* [Listed entries]
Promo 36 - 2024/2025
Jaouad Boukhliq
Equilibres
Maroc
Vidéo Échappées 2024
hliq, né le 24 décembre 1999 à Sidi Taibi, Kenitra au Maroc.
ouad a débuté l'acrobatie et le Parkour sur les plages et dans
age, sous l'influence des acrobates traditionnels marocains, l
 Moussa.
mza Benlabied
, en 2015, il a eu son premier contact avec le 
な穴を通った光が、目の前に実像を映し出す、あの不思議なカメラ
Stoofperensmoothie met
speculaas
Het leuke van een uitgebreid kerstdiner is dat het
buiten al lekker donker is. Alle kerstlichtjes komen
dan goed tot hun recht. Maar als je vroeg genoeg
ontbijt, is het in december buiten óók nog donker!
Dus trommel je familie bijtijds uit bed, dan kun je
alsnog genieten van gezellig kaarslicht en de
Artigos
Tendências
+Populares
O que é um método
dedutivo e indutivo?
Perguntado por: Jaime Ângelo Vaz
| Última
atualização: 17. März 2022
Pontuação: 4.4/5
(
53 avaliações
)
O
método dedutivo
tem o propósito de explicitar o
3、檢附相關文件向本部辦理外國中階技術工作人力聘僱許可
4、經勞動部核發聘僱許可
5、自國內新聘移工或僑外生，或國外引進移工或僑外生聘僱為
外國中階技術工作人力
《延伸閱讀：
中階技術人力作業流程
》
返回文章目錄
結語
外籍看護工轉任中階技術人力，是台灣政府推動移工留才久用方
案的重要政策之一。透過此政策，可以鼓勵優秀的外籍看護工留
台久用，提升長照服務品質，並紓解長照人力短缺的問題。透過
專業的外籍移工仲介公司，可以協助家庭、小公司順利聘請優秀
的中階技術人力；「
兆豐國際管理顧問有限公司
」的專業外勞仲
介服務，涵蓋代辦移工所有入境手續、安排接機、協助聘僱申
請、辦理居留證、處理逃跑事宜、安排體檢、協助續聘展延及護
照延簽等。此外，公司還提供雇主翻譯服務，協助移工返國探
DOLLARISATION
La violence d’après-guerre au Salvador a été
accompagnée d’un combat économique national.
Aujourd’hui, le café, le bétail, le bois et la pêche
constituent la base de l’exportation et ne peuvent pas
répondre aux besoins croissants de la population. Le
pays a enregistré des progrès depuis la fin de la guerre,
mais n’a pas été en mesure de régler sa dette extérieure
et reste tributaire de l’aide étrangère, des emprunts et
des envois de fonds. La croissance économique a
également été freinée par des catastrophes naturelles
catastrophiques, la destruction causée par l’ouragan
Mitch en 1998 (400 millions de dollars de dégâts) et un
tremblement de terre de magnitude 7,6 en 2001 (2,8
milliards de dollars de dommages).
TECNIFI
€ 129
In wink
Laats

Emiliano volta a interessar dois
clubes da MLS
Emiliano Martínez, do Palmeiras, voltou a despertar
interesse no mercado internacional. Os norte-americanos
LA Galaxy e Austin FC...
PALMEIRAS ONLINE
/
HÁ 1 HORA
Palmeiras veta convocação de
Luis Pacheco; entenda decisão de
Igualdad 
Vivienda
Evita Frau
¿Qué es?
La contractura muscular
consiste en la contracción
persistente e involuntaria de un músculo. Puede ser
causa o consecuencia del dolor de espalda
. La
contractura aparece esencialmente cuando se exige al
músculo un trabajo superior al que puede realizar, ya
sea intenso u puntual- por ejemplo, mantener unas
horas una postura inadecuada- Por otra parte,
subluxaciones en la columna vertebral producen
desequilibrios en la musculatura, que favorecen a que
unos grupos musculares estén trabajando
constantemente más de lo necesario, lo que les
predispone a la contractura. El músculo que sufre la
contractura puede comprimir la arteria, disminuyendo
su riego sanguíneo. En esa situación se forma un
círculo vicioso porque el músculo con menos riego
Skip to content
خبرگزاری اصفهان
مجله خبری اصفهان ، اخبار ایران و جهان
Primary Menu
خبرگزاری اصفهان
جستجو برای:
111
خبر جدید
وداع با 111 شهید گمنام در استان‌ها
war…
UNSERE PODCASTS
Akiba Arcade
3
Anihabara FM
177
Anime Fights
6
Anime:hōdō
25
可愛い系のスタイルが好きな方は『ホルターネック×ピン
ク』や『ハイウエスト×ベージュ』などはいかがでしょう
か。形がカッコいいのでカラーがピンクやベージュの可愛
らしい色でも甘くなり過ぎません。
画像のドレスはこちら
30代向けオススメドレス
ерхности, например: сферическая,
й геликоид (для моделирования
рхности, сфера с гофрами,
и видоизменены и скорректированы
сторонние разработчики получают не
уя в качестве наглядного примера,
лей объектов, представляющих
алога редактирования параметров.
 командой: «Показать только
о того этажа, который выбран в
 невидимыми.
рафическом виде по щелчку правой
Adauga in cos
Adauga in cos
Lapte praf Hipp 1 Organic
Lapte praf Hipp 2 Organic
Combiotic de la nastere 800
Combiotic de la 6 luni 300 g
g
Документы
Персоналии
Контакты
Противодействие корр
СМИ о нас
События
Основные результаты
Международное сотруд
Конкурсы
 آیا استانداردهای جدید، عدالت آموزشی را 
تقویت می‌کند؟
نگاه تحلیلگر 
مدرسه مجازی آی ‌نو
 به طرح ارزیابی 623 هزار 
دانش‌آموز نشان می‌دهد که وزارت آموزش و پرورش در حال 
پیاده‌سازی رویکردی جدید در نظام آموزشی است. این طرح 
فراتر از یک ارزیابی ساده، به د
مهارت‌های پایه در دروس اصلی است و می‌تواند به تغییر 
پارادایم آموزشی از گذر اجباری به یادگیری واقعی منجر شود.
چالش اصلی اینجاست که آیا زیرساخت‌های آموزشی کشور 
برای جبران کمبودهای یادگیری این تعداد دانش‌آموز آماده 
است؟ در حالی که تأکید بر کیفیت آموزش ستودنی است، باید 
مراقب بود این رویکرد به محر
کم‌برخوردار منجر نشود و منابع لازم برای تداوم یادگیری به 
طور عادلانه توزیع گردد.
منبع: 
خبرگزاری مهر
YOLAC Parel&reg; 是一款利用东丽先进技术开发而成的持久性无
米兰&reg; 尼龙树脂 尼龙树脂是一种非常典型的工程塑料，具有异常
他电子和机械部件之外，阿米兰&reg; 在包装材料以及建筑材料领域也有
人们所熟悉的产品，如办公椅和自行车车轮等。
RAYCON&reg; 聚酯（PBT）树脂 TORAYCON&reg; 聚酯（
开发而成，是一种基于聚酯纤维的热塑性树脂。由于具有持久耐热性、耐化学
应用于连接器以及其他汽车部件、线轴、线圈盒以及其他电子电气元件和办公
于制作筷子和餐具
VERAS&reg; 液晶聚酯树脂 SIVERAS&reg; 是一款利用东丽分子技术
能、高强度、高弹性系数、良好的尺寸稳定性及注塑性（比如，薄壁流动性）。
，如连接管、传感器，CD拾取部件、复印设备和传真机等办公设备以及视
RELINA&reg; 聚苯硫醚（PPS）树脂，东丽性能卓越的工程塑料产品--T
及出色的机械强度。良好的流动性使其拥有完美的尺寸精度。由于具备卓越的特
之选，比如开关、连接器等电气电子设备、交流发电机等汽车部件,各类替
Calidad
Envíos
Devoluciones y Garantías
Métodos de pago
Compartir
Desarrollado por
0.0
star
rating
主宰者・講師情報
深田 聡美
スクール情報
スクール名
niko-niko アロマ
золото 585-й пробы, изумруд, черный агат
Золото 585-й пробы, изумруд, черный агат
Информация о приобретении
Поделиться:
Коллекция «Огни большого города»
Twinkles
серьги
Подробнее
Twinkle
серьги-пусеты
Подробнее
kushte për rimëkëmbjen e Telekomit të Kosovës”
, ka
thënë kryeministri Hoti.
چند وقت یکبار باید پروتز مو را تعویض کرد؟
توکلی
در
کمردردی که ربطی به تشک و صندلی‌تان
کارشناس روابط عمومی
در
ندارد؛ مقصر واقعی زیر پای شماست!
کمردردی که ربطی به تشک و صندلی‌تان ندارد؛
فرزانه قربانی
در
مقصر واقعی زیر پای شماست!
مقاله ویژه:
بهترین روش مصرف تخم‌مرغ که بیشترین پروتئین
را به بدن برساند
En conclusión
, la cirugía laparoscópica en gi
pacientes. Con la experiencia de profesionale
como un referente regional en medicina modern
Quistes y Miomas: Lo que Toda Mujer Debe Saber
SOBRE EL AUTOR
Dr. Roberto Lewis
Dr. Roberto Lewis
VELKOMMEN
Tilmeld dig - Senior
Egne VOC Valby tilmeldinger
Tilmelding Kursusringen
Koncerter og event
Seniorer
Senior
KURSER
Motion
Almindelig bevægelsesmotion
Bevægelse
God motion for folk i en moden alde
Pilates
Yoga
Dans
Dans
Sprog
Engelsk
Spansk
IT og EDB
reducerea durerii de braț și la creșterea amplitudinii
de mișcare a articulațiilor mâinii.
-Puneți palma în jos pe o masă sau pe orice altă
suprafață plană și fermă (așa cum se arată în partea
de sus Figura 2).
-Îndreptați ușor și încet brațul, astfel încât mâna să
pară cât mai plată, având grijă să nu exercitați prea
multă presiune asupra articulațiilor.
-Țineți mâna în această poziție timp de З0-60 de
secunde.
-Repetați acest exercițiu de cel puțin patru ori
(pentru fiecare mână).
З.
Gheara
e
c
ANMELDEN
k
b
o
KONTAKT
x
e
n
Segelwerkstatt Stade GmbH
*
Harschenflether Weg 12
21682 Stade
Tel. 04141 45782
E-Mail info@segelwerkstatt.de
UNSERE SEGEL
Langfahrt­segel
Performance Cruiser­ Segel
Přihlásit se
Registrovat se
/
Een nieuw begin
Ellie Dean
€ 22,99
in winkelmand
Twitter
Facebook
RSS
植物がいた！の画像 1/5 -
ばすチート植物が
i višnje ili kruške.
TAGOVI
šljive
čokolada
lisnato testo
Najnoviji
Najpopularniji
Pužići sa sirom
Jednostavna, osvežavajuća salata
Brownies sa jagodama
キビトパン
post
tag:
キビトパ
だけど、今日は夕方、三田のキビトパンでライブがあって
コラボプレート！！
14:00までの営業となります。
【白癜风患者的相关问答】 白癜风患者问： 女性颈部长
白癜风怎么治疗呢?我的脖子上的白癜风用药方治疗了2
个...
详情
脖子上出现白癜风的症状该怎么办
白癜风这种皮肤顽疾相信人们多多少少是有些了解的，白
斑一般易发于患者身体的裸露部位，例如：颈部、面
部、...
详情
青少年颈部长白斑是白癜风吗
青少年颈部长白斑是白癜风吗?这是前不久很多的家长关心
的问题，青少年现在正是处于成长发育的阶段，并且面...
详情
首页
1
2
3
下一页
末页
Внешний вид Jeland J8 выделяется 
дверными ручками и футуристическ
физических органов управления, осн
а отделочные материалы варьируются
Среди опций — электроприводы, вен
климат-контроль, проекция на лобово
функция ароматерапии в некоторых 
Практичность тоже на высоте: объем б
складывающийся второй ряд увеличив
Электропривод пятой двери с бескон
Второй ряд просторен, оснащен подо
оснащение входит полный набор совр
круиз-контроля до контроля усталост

* [What is required]
Filter the records for lines containing the word "Emiliano" and copy each one.

* [Exercise solution]
Emiliano volta a interessar dois
Emiliano Martínez, do Palmeiras, voltou a despertar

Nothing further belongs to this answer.